**Data entries**
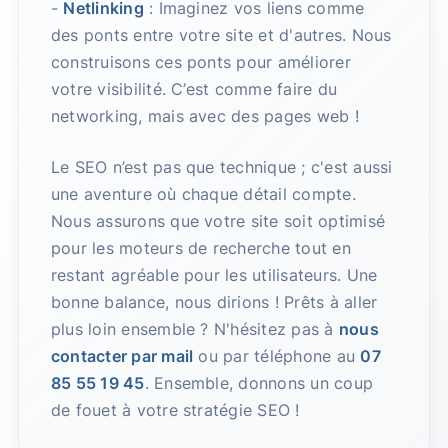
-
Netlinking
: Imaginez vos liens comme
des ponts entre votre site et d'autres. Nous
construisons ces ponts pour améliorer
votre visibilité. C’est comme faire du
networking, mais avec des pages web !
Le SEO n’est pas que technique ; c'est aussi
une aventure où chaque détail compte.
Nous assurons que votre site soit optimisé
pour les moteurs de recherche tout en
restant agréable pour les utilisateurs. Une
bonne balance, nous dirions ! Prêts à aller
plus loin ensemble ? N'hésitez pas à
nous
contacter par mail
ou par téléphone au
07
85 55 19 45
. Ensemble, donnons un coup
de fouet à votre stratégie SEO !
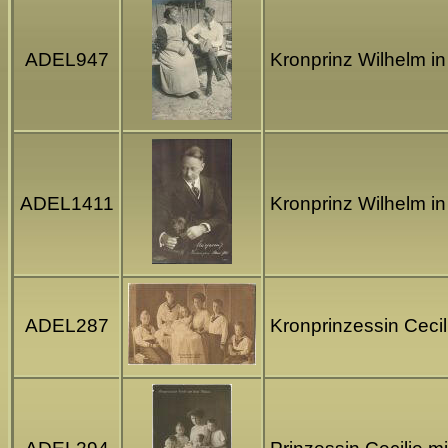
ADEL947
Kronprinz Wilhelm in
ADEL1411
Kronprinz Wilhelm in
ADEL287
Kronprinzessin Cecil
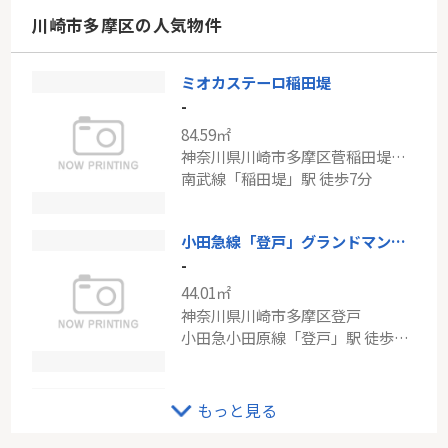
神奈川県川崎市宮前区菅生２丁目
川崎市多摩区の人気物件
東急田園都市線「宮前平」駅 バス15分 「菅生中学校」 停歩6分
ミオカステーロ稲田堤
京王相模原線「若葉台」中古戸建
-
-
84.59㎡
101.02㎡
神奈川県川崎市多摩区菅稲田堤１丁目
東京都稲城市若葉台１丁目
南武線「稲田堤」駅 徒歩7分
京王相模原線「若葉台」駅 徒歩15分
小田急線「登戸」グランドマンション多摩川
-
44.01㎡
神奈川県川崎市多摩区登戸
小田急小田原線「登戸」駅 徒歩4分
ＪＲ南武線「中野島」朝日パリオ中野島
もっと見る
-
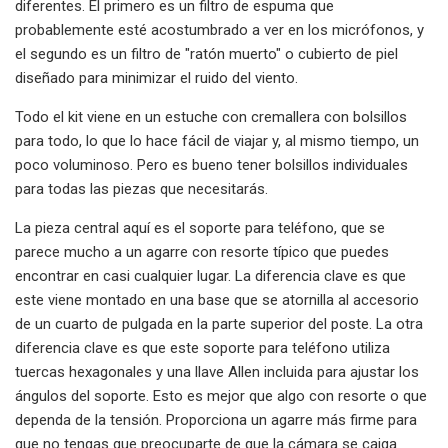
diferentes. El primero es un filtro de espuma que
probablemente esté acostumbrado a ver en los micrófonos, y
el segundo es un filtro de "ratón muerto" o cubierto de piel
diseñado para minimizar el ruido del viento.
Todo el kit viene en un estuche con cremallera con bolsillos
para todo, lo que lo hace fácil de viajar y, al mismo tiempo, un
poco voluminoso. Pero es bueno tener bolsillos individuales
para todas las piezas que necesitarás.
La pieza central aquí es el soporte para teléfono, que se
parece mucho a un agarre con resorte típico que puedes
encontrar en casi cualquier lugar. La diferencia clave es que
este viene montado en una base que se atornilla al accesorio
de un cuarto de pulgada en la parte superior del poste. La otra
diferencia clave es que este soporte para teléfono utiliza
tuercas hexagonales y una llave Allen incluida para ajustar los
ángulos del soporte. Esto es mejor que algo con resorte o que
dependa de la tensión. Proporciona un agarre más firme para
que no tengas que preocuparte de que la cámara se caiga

==

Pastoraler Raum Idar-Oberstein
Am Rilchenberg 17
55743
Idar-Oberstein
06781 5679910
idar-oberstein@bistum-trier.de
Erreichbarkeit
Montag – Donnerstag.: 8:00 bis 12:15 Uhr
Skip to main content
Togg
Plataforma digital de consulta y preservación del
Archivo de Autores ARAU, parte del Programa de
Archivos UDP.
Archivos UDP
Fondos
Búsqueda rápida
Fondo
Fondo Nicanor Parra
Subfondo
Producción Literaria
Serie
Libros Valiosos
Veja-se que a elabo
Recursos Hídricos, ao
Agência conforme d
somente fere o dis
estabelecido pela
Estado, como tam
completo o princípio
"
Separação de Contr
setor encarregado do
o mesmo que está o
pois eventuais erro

**ABOUT THIS TASK**
Read through the entries and copy each line in which "este" appears.

**FINAL ANSWER**
este viene montado en una base que se atornilla al accesorio
diferencia clave es que este soporte para teléfono utiliza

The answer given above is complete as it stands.